You need all three. Gmail and Yahoo require SPF and DKIM at minimum, and DMARC is required for bulk senders. Even for low-volume senders, missing any one of them significantly increases spam classification risk.
My SPF record is already at 10 DNS lookups. How do I add more senders?
Flatten your SPF record by replacing include: statements with the actual IP addresses they resolve to. Tools like dmarcian.com/spf-survey help identify what each include resolves to. You can also use the ip4: and ip6: mechanisms, which do not count against the lookup limit.
Should I use a 1024-bit or 2048-bit DKIM key?
Use 2048-bit. While 1024-bit keys still work, they are increasingly considered insufficient. Some DNS providers have trouble with the longer TXT records that 2048-bit keys require -- in that case, split the record into two quoted strings within a single TXT record.
How long does DNS propagation take for these records?
Most providers update within 5-30 minutes. The maximum is typically 48 hours. You can check propagation across global DNS servers using tools like dnschecker.org.
I set DMARC to p=reject and now legitimate mail is bouncing. What do I do?
Immediately change to p=none to stop the bleeding. Review your DMARC aggregate reports to identify which legitimate sources are failing. Add those sources to your SPF record or configure them with DKIM signing for your domain.

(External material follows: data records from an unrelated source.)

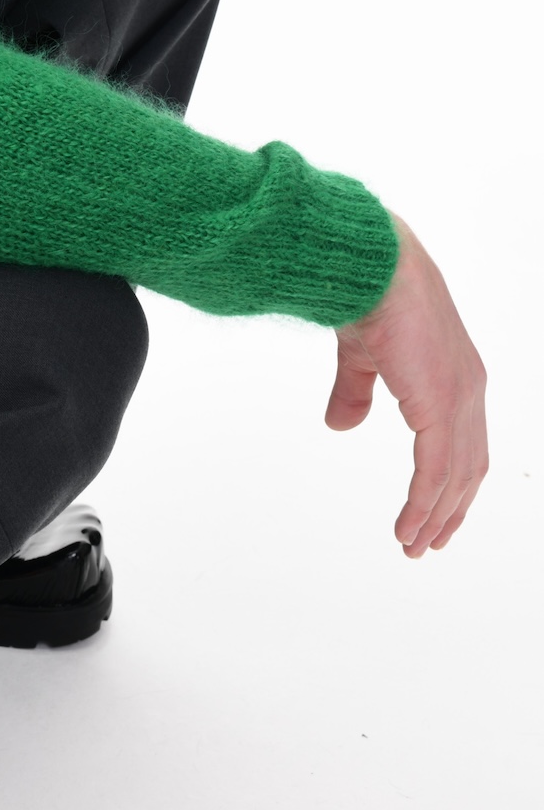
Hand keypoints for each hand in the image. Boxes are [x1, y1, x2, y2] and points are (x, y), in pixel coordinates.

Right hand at [326, 211, 487, 556]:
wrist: (373, 264)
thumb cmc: (370, 293)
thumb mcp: (363, 355)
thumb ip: (356, 393)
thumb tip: (341, 427)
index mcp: (457, 376)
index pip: (465, 443)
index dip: (453, 483)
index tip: (436, 515)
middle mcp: (469, 391)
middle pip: (468, 468)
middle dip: (449, 509)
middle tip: (427, 543)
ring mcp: (460, 400)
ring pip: (455, 477)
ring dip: (434, 516)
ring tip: (411, 545)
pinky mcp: (442, 407)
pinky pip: (436, 471)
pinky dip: (423, 504)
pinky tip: (407, 527)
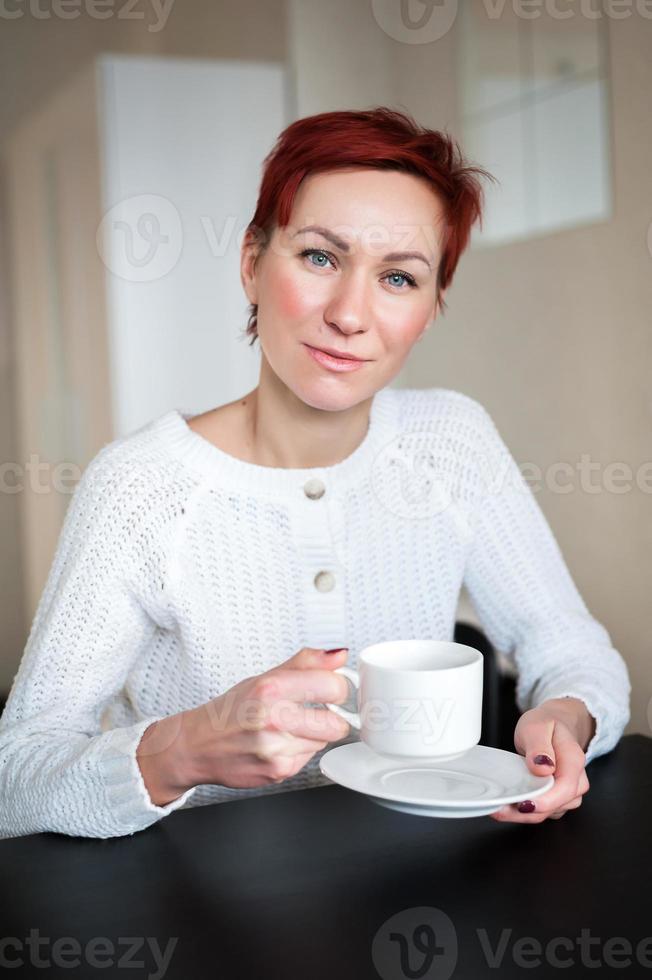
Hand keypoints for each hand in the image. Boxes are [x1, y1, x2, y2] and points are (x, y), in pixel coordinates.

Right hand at [137, 647, 350, 803]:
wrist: (196, 745)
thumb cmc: (230, 710)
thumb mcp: (264, 678)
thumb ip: (305, 664)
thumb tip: (338, 655)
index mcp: (271, 689)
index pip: (332, 686)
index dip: (337, 687)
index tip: (330, 688)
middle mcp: (273, 719)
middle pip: (336, 723)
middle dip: (330, 717)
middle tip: (312, 711)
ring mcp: (275, 749)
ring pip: (324, 742)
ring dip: (313, 735)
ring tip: (287, 728)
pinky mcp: (278, 771)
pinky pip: (309, 759)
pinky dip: (299, 751)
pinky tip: (279, 744)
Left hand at [489, 698, 593, 823]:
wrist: (555, 724)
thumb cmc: (547, 725)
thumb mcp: (537, 726)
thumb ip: (539, 746)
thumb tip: (543, 768)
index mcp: (574, 760)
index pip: (566, 788)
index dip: (546, 801)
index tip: (524, 804)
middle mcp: (576, 780)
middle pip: (556, 805)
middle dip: (528, 812)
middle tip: (499, 807)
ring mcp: (569, 792)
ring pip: (548, 812)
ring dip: (524, 815)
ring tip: (500, 806)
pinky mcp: (558, 798)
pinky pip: (543, 811)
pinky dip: (525, 811)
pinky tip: (509, 804)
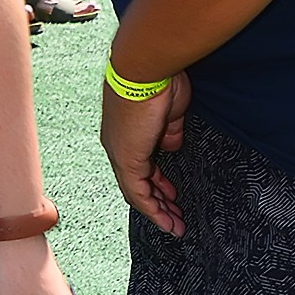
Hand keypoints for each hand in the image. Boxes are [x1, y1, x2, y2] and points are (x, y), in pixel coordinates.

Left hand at [100, 71, 190, 235]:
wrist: (147, 68)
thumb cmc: (160, 81)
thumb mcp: (170, 112)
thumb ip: (170, 132)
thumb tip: (173, 145)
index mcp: (128, 132)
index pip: (140, 165)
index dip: (157, 182)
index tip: (172, 195)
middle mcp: (118, 145)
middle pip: (137, 182)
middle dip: (159, 202)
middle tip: (176, 217)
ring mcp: (120, 153)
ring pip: (136, 191)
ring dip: (158, 211)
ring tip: (175, 226)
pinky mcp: (126, 159)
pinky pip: (137, 192)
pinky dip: (153, 209)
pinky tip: (167, 219)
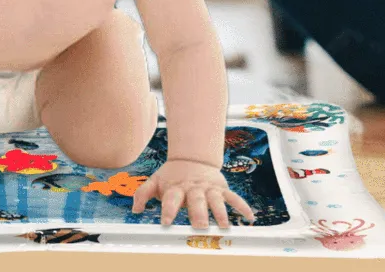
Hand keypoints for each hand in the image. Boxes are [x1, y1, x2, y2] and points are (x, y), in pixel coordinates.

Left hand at [132, 159, 255, 228]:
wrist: (192, 158)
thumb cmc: (172, 175)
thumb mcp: (156, 180)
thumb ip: (143, 193)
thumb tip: (134, 210)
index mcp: (176, 187)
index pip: (171, 199)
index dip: (168, 210)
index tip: (166, 223)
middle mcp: (193, 188)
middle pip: (196, 200)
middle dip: (198, 213)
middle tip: (199, 226)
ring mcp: (208, 188)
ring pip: (215, 199)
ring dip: (220, 211)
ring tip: (224, 224)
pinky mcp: (221, 188)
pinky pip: (233, 197)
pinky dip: (242, 206)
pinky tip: (249, 218)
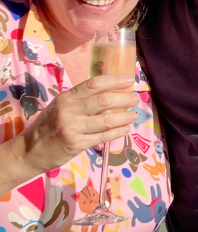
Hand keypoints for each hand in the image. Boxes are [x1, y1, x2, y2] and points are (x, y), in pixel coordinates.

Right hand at [21, 74, 137, 175]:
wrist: (28, 151)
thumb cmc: (48, 125)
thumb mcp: (60, 106)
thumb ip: (81, 99)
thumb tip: (111, 92)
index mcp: (66, 98)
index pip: (94, 84)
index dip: (115, 80)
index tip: (129, 80)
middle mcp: (69, 111)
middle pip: (105, 100)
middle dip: (125, 99)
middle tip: (135, 100)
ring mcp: (73, 128)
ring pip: (107, 119)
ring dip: (125, 117)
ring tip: (134, 115)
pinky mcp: (77, 144)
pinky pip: (103, 136)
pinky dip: (118, 132)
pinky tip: (126, 129)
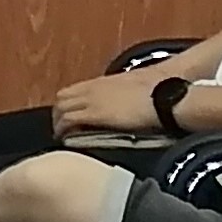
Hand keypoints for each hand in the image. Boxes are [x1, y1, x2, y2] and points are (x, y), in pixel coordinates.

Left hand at [52, 67, 172, 137]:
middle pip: (61, 99)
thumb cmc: (155, 91)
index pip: (71, 91)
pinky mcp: (95, 114)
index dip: (66, 105)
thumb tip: (118, 103)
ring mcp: (92, 100)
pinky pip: (69, 120)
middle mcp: (92, 89)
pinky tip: (66, 139)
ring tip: (64, 136)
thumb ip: (118, 94)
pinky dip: (63, 129)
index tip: (67, 117)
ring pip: (60, 109)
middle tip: (63, 129)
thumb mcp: (131, 87)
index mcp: (101, 82)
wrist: (163, 96)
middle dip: (58, 114)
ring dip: (59, 123)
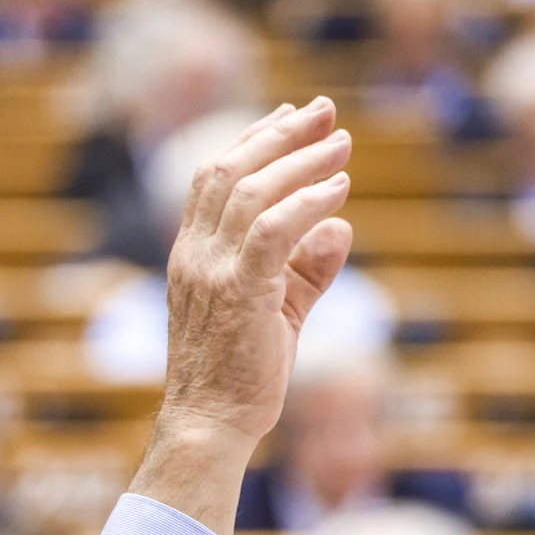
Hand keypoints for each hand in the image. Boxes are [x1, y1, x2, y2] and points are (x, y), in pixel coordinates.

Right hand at [159, 98, 354, 449]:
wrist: (211, 424)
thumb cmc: (241, 375)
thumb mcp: (280, 310)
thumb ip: (308, 267)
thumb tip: (342, 224)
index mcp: (191, 254)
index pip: (212, 178)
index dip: (252, 139)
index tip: (291, 115)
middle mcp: (194, 255)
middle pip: (230, 170)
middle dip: (281, 133)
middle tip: (325, 111)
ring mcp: (211, 272)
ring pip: (251, 192)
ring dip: (301, 161)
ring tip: (341, 144)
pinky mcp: (239, 293)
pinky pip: (272, 232)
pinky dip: (307, 203)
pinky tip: (338, 190)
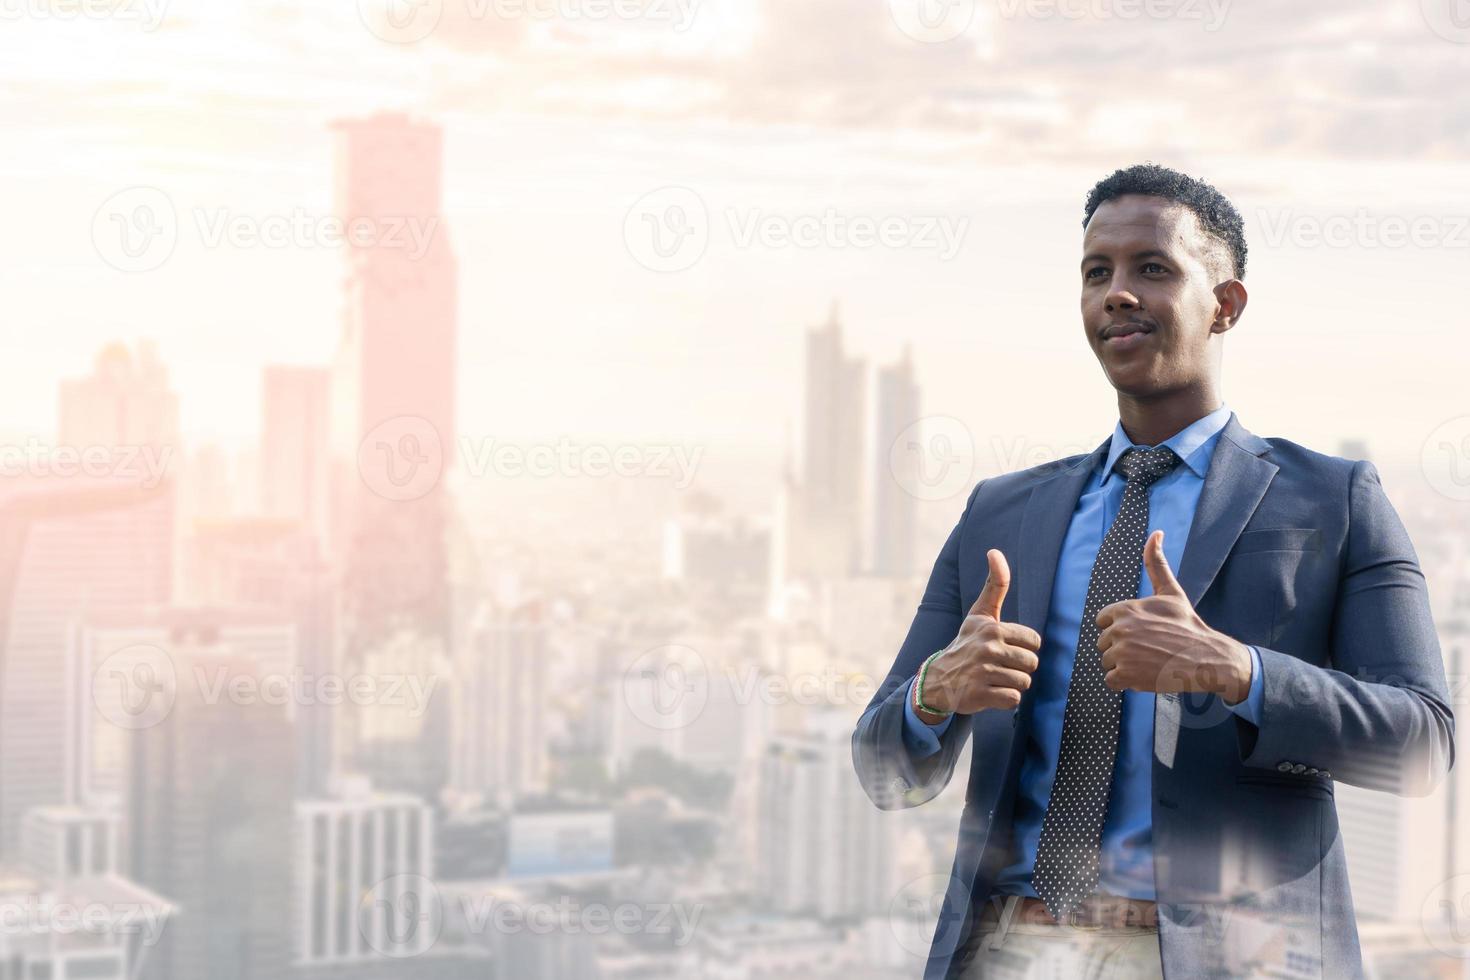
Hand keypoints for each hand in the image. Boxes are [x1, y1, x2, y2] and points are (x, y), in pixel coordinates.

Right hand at [917, 549, 1042, 719]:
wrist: (938, 679)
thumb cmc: (966, 643)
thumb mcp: (979, 613)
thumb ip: (994, 585)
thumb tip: (994, 551)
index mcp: (992, 628)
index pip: (1034, 641)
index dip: (1024, 647)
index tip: (1006, 648)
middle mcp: (987, 649)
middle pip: (1031, 663)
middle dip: (1020, 667)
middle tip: (1000, 666)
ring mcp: (983, 673)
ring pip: (1024, 682)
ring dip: (1012, 684)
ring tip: (995, 678)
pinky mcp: (980, 695)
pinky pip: (1013, 700)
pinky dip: (1005, 699)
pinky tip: (991, 692)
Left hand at [1095, 529, 1252, 701]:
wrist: (1207, 658)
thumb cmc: (1188, 625)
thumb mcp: (1171, 592)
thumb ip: (1156, 563)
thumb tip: (1155, 532)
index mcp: (1124, 609)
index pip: (1103, 622)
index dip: (1121, 629)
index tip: (1142, 632)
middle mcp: (1119, 630)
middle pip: (1104, 643)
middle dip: (1122, 648)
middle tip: (1149, 648)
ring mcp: (1121, 654)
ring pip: (1107, 662)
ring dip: (1124, 666)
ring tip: (1148, 661)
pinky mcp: (1125, 676)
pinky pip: (1111, 681)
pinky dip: (1125, 682)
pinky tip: (1145, 674)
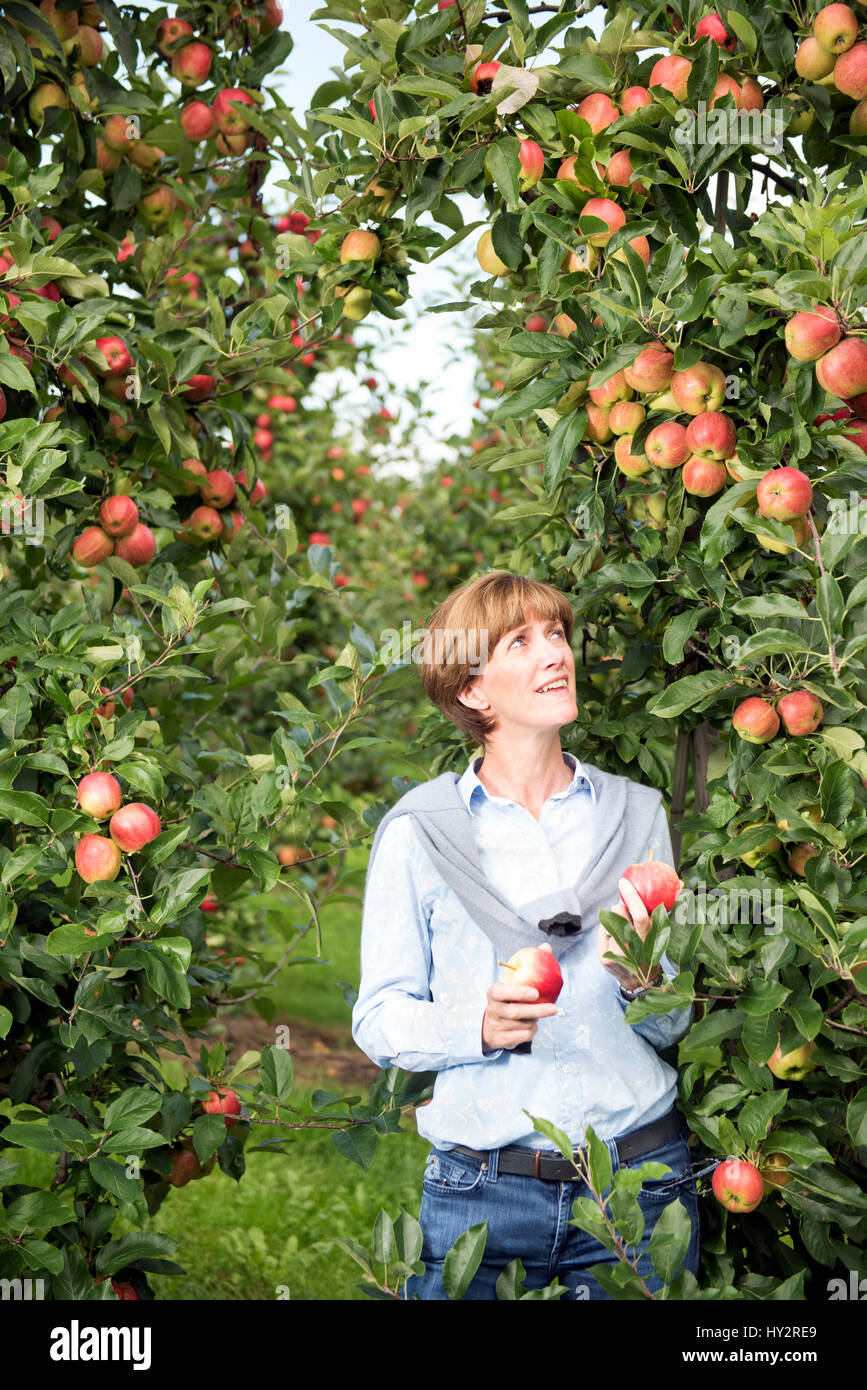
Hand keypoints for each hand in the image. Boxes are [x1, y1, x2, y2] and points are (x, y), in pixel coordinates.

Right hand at [482, 943, 560, 1051]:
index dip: (518, 992)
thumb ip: (530, 963)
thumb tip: (546, 947)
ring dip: (535, 1021)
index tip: (536, 992)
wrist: (493, 1024)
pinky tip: (533, 1025)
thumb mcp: (515, 981)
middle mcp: (492, 1009)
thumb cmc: (510, 998)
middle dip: (536, 1011)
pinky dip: (531, 1031)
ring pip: (521, 1025)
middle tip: (554, 1008)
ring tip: (540, 1014)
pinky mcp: (500, 1039)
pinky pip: (522, 1037)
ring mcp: (496, 1025)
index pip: (501, 992)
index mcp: (494, 992)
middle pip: (514, 1012)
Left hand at [597, 878, 661, 993]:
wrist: (637, 979)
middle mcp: (635, 950)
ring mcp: (618, 956)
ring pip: (610, 922)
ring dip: (616, 920)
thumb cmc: (651, 946)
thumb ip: (668, 908)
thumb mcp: (662, 930)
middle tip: (623, 907)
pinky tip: (615, 939)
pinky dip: (608, 931)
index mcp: (652, 941)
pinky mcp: (605, 959)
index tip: (624, 882)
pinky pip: (602, 932)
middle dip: (621, 907)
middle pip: (620, 915)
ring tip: (624, 930)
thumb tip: (680, 882)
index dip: (632, 897)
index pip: (640, 916)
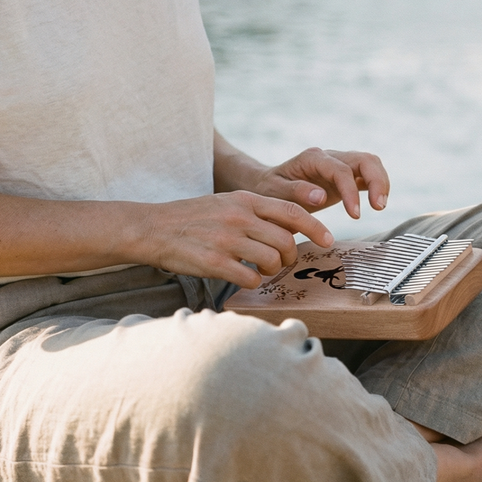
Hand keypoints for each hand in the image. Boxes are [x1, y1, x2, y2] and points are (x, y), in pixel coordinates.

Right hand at [143, 191, 334, 288]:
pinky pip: (251, 278)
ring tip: (261, 270)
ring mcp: (227, 240)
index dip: (316, 227)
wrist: (152, 228)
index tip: (328, 240)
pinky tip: (243, 277)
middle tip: (281, 262)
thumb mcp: (227, 203)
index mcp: (245, 200)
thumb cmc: (193, 218)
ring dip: (272, 270)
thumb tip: (290, 228)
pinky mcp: (214, 263)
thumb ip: (257, 212)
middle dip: (290, 256)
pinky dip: (253, 282)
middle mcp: (239, 217)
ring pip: (272, 260)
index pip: (293, 212)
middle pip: (287, 240)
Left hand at [249, 148, 389, 219]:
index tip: (355, 215)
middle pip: (363, 159)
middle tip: (379, 207)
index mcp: (312, 158)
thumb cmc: (269, 190)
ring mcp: (339, 164)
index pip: (341, 170)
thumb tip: (321, 196)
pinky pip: (368, 175)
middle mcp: (329, 157)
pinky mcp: (346, 175)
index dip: (351, 192)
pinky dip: (377, 186)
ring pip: (370, 163)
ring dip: (381, 182)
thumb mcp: (275, 192)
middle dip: (376, 181)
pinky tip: (378, 203)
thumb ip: (296, 192)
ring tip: (380, 206)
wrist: (267, 186)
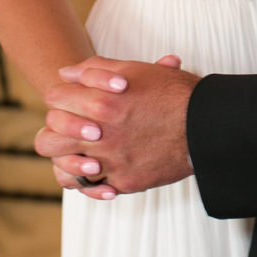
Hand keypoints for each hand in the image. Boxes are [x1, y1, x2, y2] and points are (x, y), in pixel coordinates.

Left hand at [37, 54, 196, 197]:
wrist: (207, 126)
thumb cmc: (174, 93)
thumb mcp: (136, 70)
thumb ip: (95, 69)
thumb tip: (66, 73)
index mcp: (102, 103)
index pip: (56, 98)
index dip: (60, 95)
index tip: (69, 97)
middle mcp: (103, 135)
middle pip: (49, 138)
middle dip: (55, 129)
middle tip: (68, 126)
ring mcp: (112, 163)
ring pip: (65, 167)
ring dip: (66, 157)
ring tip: (78, 150)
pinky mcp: (125, 182)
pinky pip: (92, 188)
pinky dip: (90, 181)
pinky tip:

Then gradually re-tighten the policy.
Does this work with Sendmail instead of Postfix?
Yes. OpenDKIM integrates with Sendmail through the same milter interface. The opendkim.conf configuration is identical. For Sendmail, add the milter to your sendmail.mc: INPUT_MAIL_FILTER('opendkim', 'S=inet:8891@localhost').
How do I handle DKIM with mailing lists?
Mailing lists that modify message bodies (adding footers, changing Subject) will break DKIM signatures. Use l= (body length limit) in your DKIM signatures with caution, or configure your DMARC with relaxed alignment. ARC (Authenticated Received Chain) is the long-term solution, but adoption is still incomplete.